2. **Express the Assumed Rational Number**: If \(7\sqrt{2}\) is rational, then there exist integers \(a\) and \(b\) such that:
\[
7\sqrt{2} = \frac{a}{b}
\]
3. **Isolate \(\sqrt{2}\)**: Solve for \(\sqrt{2}\) by dividing both sides of the equation by 7:
\[
\sqrt{2} = \frac{a}{7b}
\]
4. **Rationality of \(\sqrt{2}\)**: Since \(a\) and \(b\) are integers, \(7b\) is also an integer. Thus, \(\frac{a}{7b}\) is a fraction where both numerator and denominator are integers. This implies \(\frac{a}{7b}\) is a rational number.
5. **Contradiction**: However, it is given that \(\sqrt{2}\) is an irrational number. This contradicts the assumption that \(\sqrt{2} = \frac{a}{7b}\) is rational.
6. **Conclusion**: Because our assumption that \(7\sqrt{2}\) is rational leads to a contradiction, we must conclude that \(7\sqrt{2}\) is indeed an irrational number.

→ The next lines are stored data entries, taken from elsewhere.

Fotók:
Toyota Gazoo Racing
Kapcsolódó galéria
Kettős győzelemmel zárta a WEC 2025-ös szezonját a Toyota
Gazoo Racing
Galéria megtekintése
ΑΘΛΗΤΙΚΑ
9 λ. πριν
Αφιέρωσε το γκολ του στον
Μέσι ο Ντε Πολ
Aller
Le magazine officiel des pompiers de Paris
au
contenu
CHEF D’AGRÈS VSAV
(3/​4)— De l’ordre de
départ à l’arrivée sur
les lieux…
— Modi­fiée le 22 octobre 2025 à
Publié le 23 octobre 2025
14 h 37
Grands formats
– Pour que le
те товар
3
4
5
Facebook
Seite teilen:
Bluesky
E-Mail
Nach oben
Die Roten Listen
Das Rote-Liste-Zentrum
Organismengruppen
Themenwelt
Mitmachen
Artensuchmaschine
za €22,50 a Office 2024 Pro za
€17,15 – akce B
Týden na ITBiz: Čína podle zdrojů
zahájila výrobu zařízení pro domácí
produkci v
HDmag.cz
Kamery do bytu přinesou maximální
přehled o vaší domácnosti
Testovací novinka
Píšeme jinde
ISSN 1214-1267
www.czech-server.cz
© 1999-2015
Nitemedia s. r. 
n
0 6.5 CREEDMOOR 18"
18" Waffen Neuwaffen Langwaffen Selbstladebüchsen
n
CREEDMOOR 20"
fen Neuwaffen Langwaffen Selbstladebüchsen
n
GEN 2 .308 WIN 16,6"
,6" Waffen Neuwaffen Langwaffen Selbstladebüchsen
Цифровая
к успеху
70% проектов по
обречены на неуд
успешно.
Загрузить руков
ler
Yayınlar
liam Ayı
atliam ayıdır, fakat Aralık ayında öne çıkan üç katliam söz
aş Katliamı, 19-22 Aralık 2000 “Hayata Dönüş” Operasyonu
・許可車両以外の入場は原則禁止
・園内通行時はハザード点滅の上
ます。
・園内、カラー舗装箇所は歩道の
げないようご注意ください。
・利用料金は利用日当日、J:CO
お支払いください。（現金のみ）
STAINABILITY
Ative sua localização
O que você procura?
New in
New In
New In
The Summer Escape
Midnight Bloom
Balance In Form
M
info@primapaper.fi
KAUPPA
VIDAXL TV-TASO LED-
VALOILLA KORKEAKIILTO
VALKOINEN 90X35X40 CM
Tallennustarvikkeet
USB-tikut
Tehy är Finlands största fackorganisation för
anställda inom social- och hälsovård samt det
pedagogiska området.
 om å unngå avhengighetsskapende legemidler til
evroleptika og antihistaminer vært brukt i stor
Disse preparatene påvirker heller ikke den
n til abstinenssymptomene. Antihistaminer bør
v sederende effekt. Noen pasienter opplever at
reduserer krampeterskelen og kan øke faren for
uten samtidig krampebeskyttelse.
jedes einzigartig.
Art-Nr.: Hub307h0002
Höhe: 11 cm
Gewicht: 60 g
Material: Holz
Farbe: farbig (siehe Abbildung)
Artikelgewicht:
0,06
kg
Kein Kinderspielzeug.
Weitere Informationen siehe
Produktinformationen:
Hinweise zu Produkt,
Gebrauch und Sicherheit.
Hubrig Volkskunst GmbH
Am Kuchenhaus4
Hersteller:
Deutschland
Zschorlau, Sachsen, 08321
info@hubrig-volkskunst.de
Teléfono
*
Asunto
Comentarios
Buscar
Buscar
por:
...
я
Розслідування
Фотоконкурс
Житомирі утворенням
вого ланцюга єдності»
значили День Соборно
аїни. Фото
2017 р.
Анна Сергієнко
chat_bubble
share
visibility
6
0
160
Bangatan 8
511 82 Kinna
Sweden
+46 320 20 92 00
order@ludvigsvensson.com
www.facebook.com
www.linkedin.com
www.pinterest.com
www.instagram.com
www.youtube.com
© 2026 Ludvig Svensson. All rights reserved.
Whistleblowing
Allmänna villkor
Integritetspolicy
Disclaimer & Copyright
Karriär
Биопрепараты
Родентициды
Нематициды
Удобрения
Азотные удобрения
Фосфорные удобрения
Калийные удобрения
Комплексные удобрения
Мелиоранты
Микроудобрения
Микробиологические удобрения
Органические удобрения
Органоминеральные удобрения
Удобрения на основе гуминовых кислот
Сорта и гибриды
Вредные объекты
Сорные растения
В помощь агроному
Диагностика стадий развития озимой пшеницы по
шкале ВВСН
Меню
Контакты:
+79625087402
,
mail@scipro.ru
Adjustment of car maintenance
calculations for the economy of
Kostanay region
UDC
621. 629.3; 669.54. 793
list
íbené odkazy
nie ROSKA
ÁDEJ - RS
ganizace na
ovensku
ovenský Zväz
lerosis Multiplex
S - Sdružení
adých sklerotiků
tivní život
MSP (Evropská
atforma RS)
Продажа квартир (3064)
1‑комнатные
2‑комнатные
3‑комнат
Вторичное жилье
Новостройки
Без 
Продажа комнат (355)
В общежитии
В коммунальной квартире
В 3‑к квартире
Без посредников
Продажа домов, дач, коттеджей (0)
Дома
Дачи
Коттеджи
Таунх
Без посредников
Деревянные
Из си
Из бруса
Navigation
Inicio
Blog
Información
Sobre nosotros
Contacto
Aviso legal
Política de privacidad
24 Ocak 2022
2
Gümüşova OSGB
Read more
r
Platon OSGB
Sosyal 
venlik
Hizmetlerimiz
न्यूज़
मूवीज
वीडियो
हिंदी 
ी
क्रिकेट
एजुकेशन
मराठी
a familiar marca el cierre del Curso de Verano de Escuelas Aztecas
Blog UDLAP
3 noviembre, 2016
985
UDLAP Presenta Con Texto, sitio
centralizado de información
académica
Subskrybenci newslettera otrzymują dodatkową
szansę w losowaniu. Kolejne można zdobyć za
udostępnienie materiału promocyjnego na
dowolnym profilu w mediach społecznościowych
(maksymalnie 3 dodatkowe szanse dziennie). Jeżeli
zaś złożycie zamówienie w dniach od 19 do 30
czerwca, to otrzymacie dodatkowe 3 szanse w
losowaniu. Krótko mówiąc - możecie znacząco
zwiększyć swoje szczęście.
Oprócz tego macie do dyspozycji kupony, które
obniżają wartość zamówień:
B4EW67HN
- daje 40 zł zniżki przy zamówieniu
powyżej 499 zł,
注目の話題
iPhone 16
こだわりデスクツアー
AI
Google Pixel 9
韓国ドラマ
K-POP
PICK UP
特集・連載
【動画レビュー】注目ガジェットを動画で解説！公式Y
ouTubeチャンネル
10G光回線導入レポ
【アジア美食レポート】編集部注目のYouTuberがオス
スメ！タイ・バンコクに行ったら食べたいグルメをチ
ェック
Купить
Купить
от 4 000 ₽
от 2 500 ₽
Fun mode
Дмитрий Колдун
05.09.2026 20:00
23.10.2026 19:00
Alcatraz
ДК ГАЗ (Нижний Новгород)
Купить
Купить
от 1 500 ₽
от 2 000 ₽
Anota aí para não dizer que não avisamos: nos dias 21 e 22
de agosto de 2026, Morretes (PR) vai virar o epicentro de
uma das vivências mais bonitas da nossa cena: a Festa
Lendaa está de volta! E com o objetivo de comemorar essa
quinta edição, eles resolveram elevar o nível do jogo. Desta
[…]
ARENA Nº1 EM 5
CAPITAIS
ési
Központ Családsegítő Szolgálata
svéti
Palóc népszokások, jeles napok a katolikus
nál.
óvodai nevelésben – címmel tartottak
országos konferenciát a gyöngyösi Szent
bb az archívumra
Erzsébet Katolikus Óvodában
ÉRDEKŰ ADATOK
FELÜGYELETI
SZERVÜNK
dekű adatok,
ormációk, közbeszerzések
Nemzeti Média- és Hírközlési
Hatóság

Thus, \(7\sqrt{2}\) is an irrational number.
Answer:
According to class 10th CBSE (NCERT)
let us assume that 7√2 is rational
so , it can be written in the form of p/q were p and q are co-prime ( does not have a common factor)
& q≠0
then, 7√2 = p/q
take seven to opposite side
√2 = p/7q
give that √2 is irration
we know that irrational ≠ rational
so this contradiction is due to our wrong assumption that 7√2 is rational so , 7√2 is irrational
hence proved.